*** Opening PROVIDED DATA ***
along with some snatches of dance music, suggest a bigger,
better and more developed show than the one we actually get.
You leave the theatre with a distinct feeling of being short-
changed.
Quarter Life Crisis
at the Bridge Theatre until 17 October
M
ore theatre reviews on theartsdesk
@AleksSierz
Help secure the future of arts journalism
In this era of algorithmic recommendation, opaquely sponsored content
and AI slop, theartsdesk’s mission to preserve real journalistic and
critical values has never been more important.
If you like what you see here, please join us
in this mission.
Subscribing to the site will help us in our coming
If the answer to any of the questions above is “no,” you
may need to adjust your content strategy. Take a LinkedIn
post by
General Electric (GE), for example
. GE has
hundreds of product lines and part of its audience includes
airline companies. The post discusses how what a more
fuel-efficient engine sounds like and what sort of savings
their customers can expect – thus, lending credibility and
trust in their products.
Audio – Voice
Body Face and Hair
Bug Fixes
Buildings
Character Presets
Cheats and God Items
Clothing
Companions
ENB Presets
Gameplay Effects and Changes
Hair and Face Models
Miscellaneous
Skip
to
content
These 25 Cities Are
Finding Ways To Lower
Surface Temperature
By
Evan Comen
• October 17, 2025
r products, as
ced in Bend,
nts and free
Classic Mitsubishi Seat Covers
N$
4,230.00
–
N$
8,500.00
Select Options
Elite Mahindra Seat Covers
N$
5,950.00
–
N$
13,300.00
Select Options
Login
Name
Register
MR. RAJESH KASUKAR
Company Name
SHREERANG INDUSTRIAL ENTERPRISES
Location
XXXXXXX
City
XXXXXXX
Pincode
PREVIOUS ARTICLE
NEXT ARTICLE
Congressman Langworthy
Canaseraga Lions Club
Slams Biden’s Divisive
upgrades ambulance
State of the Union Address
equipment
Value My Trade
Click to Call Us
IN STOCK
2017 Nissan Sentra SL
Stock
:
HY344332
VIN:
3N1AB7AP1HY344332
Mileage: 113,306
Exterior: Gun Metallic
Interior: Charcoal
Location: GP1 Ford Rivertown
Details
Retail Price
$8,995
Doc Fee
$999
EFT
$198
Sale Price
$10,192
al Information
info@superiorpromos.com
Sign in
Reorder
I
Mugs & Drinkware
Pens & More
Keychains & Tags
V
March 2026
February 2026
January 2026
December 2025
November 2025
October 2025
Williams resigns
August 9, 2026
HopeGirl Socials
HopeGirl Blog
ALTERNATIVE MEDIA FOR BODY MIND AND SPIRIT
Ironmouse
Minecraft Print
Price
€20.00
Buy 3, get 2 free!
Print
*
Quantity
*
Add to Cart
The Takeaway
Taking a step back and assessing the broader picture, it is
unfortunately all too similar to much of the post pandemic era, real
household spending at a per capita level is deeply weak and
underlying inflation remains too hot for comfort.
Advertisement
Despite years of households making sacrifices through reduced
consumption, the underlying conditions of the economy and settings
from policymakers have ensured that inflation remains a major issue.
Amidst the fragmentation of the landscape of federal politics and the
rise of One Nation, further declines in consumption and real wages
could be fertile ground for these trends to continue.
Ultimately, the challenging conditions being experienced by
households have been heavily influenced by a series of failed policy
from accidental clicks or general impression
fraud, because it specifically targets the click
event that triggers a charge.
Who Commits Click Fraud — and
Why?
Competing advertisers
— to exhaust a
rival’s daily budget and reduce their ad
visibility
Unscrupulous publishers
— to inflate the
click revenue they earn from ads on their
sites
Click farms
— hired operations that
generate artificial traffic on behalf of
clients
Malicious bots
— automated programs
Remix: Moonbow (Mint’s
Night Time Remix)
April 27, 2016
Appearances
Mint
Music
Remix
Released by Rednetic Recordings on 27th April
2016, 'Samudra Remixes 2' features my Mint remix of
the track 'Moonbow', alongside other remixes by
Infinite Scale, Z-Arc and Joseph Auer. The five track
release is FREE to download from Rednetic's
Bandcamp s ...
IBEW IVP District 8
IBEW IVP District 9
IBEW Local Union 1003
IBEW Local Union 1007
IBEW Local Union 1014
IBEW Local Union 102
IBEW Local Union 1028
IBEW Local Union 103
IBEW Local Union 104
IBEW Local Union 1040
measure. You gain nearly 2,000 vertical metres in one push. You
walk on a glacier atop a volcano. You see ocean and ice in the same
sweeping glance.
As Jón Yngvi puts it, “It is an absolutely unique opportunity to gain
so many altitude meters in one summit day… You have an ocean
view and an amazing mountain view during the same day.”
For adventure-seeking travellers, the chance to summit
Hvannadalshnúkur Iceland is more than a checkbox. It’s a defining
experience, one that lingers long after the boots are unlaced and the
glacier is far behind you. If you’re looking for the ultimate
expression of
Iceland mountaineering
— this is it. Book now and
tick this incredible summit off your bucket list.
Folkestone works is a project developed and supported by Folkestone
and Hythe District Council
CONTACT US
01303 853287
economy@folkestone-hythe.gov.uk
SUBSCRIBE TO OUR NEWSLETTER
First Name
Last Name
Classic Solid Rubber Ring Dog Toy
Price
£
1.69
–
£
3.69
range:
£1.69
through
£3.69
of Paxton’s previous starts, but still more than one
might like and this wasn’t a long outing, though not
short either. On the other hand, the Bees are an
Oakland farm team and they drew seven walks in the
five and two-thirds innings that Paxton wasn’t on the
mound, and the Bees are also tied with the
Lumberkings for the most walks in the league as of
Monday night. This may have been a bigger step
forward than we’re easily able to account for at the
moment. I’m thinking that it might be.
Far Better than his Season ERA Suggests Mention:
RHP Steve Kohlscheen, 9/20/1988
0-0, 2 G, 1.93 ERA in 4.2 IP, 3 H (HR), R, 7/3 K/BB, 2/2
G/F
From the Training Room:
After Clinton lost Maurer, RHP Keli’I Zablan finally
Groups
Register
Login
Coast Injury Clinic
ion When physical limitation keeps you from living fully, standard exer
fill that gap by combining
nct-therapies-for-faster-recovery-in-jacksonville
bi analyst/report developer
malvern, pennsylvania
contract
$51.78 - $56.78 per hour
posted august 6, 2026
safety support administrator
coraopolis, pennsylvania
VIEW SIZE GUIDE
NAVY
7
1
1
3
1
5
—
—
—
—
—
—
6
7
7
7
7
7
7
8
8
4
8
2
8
*** Closing PROVIDED DATA ***
■ JOB ITEM ■
Would you please set down the lines from the one with "Classic Solid Rubber Ring Dog Toy" to the end of the data above, exactly and without any other lines?

■ TASK ANSWER ■
Classic Solid Rubber Ring Dog Toy
Price
£
1.69
–
£
3.69
range:
£1.69
through
£3.69
of Paxton’s previous starts, but still more than one
might like and this wasn’t a long outing, though not
short either. On the other hand, the Bees are an
Oakland farm team and they drew seven walks in the
five and two-thirds innings that Paxton wasn’t on the
mound, and the Bees are also tied with the
Lumberkings for the most walks in the league as of
Monday night. This may have been a bigger step
forward than we’re easily able to account for at the
moment. I’m thinking that it might be.
Far Better than his Season ERA Suggests Mention:
RHP Steve Kohlscheen, 9/20/1988
0-0, 2 G, 1.93 ERA in 4.2 IP, 3 H (HR), R, 7/3 K/BB, 2/2
G/F
From the Training Room:
After Clinton lost Maurer, RHP Keli’I Zablan finally
Groups
Register
Login
Coast Injury Clinic
ion When physical limitation keeps you from living fully, standard exer
fill that gap by combining
nct-therapies-for-faster-recovery-in-jacksonville
bi analyst/report developer
malvern, pennsylvania
contract
$51.78 - $56.78 per hour
posted august 6, 2026
safety support administrator
coraopolis, pennsylvania
VIEW SIZE GUIDE
NAVY
7
1
1
3
1
5
—
—
—
—
—
—
6
7
7
7
7
7
7
8
8
4
8
2
8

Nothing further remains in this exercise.